There are no previous reports on the induction of apoptosis in tumor cells by lectins from L. culinaris. Furthermore, most of the lectins (e.g., L. nigricans lectin, C. cajan lectin, V. aconitifolia lectin) with N-terminal amino acid sequences similar to GSLL have not been reported to elicit apoptosis in tumor cell lines or exhibit antiproliferative activities. To our knowledge, GSLL is the first lectin from the Lens genus to exhibit proapoptotic activities on tumor cells.

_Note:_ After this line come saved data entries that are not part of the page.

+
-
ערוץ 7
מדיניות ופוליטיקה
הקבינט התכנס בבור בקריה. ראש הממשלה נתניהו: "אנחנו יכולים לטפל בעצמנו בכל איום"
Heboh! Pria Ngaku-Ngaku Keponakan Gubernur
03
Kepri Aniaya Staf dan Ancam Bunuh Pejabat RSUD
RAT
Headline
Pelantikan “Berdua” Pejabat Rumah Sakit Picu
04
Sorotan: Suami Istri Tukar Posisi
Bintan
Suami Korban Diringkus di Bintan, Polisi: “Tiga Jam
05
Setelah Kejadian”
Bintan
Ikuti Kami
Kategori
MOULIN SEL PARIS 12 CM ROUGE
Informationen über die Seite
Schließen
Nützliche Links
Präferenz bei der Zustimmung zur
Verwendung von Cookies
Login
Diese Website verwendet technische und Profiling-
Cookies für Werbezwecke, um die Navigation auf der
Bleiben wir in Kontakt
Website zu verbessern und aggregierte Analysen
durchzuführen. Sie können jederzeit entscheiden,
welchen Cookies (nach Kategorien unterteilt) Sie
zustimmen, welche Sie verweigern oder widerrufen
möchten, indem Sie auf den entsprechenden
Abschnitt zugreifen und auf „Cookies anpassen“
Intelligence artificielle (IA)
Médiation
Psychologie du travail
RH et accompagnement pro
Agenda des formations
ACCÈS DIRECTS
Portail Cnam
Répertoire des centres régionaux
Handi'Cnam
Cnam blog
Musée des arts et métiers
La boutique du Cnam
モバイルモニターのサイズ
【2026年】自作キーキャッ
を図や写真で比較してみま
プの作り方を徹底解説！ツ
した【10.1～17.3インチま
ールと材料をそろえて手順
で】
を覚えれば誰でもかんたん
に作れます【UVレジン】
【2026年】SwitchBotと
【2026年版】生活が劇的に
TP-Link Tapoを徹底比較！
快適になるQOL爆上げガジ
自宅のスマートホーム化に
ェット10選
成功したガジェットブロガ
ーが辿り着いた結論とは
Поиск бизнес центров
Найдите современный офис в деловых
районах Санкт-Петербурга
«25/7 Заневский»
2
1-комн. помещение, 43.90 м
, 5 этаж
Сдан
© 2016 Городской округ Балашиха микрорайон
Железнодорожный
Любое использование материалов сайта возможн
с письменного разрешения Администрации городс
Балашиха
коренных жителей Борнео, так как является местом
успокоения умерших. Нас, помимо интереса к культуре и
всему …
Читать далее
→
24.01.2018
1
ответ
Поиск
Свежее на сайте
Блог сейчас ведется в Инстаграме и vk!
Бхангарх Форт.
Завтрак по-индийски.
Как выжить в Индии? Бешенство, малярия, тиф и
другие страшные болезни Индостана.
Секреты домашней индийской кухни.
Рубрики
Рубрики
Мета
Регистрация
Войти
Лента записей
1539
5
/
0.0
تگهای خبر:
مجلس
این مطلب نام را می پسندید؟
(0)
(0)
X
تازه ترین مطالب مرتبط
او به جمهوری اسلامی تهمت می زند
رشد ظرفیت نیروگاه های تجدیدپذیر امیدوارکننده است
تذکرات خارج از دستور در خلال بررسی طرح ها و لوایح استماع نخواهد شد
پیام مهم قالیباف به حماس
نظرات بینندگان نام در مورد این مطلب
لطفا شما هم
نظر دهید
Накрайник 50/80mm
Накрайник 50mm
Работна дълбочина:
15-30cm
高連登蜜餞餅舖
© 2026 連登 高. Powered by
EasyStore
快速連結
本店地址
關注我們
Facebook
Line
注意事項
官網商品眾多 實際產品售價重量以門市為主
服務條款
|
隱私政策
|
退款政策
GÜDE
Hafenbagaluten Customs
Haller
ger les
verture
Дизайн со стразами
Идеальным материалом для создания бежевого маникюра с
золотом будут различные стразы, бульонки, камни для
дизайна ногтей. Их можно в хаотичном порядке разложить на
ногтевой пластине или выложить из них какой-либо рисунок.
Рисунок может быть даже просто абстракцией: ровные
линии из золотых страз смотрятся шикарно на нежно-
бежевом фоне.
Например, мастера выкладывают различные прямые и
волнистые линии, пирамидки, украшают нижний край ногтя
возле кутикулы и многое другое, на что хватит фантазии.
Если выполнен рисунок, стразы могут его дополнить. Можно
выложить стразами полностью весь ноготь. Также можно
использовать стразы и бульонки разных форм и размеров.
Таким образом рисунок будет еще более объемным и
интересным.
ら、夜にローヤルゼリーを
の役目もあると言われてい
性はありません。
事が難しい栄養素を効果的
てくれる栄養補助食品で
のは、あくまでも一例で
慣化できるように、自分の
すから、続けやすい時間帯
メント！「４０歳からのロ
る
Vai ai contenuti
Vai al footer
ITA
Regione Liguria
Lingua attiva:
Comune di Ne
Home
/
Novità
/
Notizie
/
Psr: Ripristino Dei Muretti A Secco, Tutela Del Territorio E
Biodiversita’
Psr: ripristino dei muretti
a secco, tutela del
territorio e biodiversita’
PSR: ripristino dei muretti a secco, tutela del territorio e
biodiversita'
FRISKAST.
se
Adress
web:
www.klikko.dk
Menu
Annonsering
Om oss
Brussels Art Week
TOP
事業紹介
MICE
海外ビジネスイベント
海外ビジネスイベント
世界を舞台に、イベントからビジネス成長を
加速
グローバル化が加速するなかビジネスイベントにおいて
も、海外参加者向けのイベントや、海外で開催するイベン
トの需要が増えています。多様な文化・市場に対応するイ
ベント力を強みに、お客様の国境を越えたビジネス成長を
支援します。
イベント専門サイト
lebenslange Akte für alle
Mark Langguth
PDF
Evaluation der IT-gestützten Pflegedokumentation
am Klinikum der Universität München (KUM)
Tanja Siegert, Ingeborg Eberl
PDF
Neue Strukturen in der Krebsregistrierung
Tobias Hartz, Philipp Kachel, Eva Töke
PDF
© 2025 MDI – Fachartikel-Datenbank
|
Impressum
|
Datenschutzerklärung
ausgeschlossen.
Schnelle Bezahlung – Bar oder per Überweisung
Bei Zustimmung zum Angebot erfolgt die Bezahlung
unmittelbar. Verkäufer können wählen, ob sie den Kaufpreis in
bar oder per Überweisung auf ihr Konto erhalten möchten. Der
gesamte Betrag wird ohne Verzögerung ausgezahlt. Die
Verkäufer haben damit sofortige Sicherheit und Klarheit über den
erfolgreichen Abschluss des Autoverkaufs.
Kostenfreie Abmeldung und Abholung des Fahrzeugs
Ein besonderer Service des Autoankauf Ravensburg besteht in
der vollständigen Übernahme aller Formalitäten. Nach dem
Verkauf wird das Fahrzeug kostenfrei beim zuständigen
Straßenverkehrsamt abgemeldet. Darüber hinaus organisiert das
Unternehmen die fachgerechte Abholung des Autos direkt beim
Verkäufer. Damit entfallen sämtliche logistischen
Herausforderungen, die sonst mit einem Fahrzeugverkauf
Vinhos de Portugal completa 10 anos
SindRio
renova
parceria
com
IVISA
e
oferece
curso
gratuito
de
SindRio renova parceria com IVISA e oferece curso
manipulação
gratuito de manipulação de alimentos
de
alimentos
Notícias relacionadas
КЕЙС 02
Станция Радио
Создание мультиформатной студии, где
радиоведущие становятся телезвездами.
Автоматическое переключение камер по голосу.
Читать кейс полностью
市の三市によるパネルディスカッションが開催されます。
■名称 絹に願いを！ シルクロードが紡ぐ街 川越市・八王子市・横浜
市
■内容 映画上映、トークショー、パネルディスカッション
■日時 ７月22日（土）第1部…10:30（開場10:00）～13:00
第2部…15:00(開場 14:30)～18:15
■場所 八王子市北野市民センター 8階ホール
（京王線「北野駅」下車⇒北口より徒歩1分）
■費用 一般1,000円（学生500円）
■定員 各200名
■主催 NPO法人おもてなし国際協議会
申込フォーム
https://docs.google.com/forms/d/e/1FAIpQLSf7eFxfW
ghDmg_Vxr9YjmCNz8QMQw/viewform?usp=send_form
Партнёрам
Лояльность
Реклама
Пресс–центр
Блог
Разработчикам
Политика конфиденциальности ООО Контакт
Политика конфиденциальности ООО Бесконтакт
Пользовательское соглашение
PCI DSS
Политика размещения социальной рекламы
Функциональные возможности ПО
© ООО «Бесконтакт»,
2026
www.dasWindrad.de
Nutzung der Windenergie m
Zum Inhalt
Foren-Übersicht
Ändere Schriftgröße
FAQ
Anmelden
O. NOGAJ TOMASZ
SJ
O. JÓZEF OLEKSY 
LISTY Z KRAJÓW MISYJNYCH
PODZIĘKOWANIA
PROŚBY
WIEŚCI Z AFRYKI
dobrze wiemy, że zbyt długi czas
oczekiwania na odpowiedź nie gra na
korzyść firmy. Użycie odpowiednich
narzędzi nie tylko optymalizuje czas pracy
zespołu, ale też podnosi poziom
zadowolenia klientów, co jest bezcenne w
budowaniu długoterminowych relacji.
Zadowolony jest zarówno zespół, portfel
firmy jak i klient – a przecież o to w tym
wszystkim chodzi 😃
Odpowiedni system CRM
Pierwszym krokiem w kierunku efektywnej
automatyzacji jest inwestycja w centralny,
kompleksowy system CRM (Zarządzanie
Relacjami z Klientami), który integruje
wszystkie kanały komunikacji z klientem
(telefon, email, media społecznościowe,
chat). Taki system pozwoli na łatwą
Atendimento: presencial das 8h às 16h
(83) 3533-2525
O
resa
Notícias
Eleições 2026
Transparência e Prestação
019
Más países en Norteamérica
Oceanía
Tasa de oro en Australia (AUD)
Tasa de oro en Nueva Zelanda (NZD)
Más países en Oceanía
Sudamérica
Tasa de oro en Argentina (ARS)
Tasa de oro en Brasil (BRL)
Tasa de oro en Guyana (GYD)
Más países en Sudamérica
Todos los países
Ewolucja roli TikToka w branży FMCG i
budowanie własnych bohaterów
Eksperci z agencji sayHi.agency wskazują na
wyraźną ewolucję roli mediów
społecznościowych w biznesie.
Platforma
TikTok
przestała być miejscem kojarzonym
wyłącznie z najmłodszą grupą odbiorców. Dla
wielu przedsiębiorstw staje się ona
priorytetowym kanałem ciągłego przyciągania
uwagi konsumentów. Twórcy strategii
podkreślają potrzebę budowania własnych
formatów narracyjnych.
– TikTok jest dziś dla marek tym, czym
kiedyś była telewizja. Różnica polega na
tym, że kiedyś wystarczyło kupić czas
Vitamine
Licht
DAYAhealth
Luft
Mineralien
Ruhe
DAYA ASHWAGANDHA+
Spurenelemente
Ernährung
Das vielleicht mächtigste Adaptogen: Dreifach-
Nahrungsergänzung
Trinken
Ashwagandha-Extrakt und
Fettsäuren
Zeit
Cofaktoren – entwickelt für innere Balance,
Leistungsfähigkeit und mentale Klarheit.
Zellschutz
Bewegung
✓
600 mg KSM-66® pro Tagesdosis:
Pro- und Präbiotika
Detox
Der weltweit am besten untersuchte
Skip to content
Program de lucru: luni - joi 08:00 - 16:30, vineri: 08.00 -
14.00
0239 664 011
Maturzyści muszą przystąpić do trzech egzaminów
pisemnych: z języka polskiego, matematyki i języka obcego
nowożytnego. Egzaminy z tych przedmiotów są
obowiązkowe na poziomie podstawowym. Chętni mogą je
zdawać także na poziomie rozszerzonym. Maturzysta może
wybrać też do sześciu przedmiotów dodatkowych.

Among the lectins with N-terminal amino acid sequence homology to GSLL, only P. sativum lectin (pea lectin) triggered apoptosis in tumor cells [25]. Similar to GSLL, pea lectin was specific in glucose and mannose binding. It was also composed of two subunits with different molecular sizes, although the sizes of both subunits were slightly larger than those of GSLL (19.5 and 5 kDa). Pea lectin caused 84 % inhibition of Ehrlich ascites carcinoma (EAC) cells at a concentration of 120 µg/mL [25]. Addition of a caspase-3 inhibitor and caspase-8 inhibitor could reduce the inhibitory activity of pea lectin on EAC cells, indicating an association of this activity with the extrinsic apoptotic pathway involving caspase 3, 8, and 9 [25]. GSLL blocked cell cycle progression by arresting the cells at G1 phase (Fig. 5c), while pea lectin inhibited EAC cell proliferation by arresting the cells at G2/M phase [25].

Conclusion

GSLL possessed some different properties from LcL (e.g., lower pI), and increased caspase 3, 8, and 9 activity in CNE1 cells.